▸ **Work order**
Count the lines of the items below that contain the string "miembros", and give only the number.

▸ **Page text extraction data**
═══
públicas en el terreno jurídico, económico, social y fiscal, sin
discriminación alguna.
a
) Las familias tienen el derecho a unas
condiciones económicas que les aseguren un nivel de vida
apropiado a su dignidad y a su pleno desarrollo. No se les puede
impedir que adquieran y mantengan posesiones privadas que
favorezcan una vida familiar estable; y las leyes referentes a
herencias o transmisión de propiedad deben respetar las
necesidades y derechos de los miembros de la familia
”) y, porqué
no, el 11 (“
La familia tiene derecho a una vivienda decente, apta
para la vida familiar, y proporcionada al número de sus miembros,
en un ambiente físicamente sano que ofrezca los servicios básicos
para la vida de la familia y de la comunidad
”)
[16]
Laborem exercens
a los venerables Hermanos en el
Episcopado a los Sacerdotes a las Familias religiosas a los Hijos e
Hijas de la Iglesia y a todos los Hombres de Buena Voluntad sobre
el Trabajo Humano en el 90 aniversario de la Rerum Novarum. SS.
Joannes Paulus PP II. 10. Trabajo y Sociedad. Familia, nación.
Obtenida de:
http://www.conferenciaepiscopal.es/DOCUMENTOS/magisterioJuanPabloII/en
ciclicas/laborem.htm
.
═══
▸ **Answer area**
2